The anti-patterns that inflate transaction scope
Including network calls inside transactions
# Wrong: HTTP call inside an open transaction
with db.transaction():
order = Order.create(user_id=user.id, total=cart.total)
payment_result = payment_service.charge(user.card, cart.total) # 1–3 seconds
if payment_result.success:
order.update(status='confirmed')
The database transaction holds locks for the duration of the HTTP call. If the payment service is slow or times out, your transaction is held open indefinitely (until the query timeout or the connection drops).
Fetching data inside a write transaction when it's not needed
# Wrong: read-only lookup inside the write transaction
with db.transaction():
product = Product.find(product_id) # Just a read
price = PricingRule.calculate(product) # Just a read, may be slow
Order.create(product=product, price=price) # The actual write
The reads don't need to be inside the transaction unless you need to lock the rows for consistency (e.g., you need to ensure the price doesn't change between reading it and using it — in which case use SELECT FOR UPDATE explicitly). In most cases, reads can happen before the transaction opens.
Batch operations in a single transaction
# Wrong: one transaction for all 100,000 records
with db.transaction():
for record in large_dataset:
Record.create(record)
If this fails at record 80,000, it rolls back all 100,000. The transaction is open for the full duration of the batch — which might be minutes. Every write page modified is held in the WAL. Replication lag accumulates. Autovacuum is blocked on those tables.
Batch in chunks:
BATCH_SIZE = 500
for chunk in chunks(large_dataset, BATCH_SIZE):
with db.transaction():
for record in chunk:
Record.create(record)
# Checkpoint: if this fails, restart from last successful chunk
500-row transactions commit every few hundred milliseconds. WAL is flushed incrementally. Replication stays current. A failure loses at most one batch.
Long-running transactions and VACUUM interference
In PostgreSQL, VACUUM cannot remove row versions that are still visible to any open transaction. A transaction open for 30 minutes prevents VACUUM from reclaiming 30 minutes' worth of dead rows across every table it has queried — not just the tables it's writing to.
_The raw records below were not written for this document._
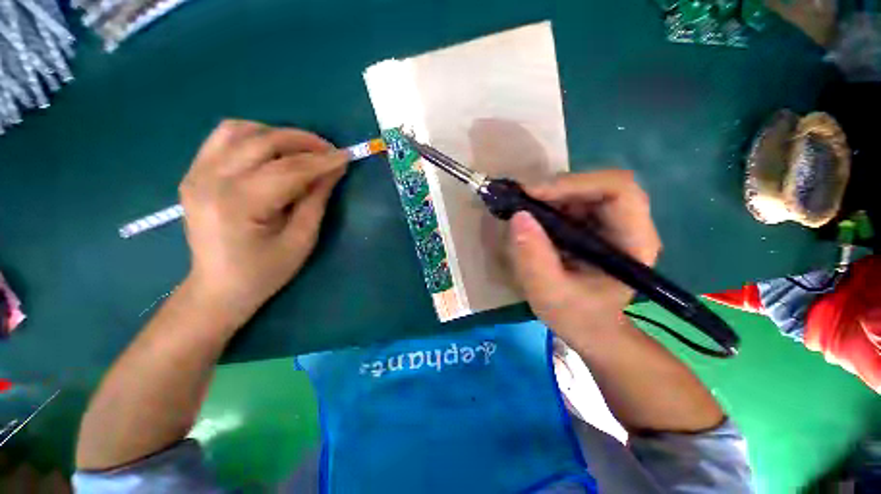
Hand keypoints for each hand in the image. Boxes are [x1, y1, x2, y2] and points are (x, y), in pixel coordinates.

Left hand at [179, 120, 347, 321]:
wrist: (218, 287)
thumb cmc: (265, 271)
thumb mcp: (301, 240)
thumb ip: (316, 199)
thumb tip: (334, 170)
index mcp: (239, 204)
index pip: (288, 170)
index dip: (322, 161)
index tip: (346, 155)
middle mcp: (211, 180)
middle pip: (263, 142)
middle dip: (303, 141)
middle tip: (330, 150)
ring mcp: (197, 173)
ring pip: (240, 130)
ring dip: (278, 134)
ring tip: (303, 149)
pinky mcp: (194, 172)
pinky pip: (224, 137)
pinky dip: (254, 135)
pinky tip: (273, 150)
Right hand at [508, 170, 660, 345]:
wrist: (590, 329)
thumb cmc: (578, 317)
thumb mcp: (549, 294)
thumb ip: (534, 259)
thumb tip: (518, 217)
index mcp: (633, 242)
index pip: (618, 190)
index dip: (574, 184)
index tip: (533, 195)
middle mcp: (628, 225)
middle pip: (598, 185)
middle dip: (557, 189)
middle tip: (522, 201)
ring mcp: (610, 224)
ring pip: (583, 191)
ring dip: (550, 196)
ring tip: (523, 210)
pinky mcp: (594, 226)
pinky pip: (572, 202)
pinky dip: (549, 204)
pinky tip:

Check for long-running transactions:
SELECT
pid,
now() - pg_stat_activity.xact_start AS duration,
query,
state
FROM pg_stat_activity
WHERE xact_start IS NOT NULL
AND now() - pg_stat_activity.xact_start > INTERVAL '5 minutes'
ORDER BY duration DESC;
Any transaction open for more than a few minutes in an OLTP system is suspicious. Either it's doing something it shouldn't (external calls, user interaction, large batch), or it's an idle-in-transaction connection that forgot to commit.
Set idle_in_transaction_session_timeout in PostgreSQL to automatically terminate sessions that start a transaction and then go idle:
-- Terminate connections idle in a transaction for more than 60 seconds
SET idle_in_transaction_session_timeout = '60s';
-- Or set globally in postgresql.conf
The design rule
Before writing any transaction, identify the minimum set of operations that must be atomic. Put only those inside the transaction. Do reads, external calls, and non-critical notifications outside of it. If atomicity requires including something slow, find an architectural pattern (two-phase commit, saga, outbox pattern) rather than holding database locks across that slow operation.